(Collected data)

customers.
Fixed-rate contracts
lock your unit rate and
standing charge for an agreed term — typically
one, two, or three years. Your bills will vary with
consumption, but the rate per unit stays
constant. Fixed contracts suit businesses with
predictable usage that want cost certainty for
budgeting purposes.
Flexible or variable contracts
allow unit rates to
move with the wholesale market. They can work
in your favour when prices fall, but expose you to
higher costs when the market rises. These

* [WRITTEN TASK] Only the lines from the one containing "Flexible or variable contracts" through the end of the data above are wanted, both ends included; restate them word for word.

* [WRITTEN REPLY]
Flexible or variable contracts
allow unit rates to
move with the wholesale market. They can work
in your favour when prices fall, but expose you to
higher costs when the market rises. These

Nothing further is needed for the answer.